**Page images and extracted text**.
+---+

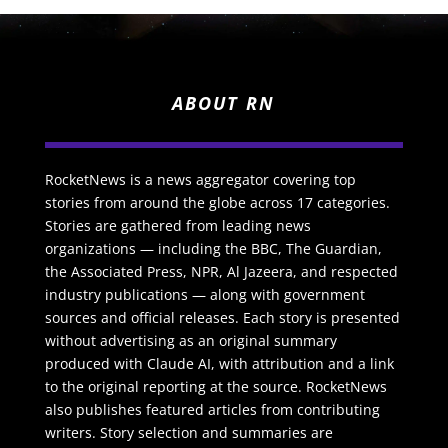
ABOUT RN
RocketNews is a news aggregator covering top
stories from around the globe across 17 categories.
Stories are gathered from leading news
organizations — including the BBC, The Guardian,
the Associated Press, NPR, Al Jazeera, and respected
industry publications — along with government
sources and official releases. Each story is presented
without advertising as an original summary
produced with Claude AI, with attribution and a link
to the original reporting at the source. RocketNews
also publishes featured articles from contributing
writers. Story selection and summaries are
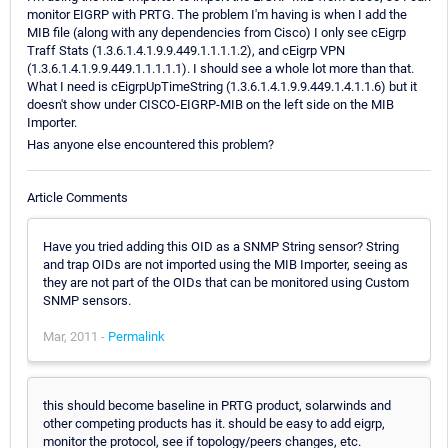
monitor EIGRP with PRTG. The problem I'm having is when I add the
MIB file (along with any dependencies from Cisco) I only see cEigrp
Traff Stats (1.3.6.1.4.1.9.9.449.1.1.1.1.2), and cEigrp VPN
(1.3.6.1.4.1.9.9.449.1.1.1.1.1). I should see a whole lot more than that.
What I need is cEigrpUpTimeString (1.3.6.1.4.1.9.9.449.1.4.1.1.6) but it
doesn't show under CISCO-EIGRP-MIB on the left side on the MIB
Importer.
Has anyone else encountered this problem?
Article Comments
Have you tried adding this OID as a SNMP String sensor? String
and trap OIDs are not imported using the MIB Importer, seeing as
they are not part of the OIDs that can be monitored using Custom
SNMP sensors.
Mar, 2011 -
Permalink
this should become baseline in PRTG product, solarwinds and
other competing products has it. should be easy to add eigrp,
monitor the protocol, see if topology/peers changes, etc.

+---+

**Exercise brief**. Copy out the lines above exactly, beginning at the one that contains "Stories are gathered from leading news" and ending at the one that contains "without advertising as an original summary".

**The completed task**.
Stories are gathered from leading news
organizations — including the BBC, The Guardian,
the Associated Press, NPR, Al Jazeera, and respected
industry publications — along with government
sources and official releases. Each story is presented
without advertising as an original summary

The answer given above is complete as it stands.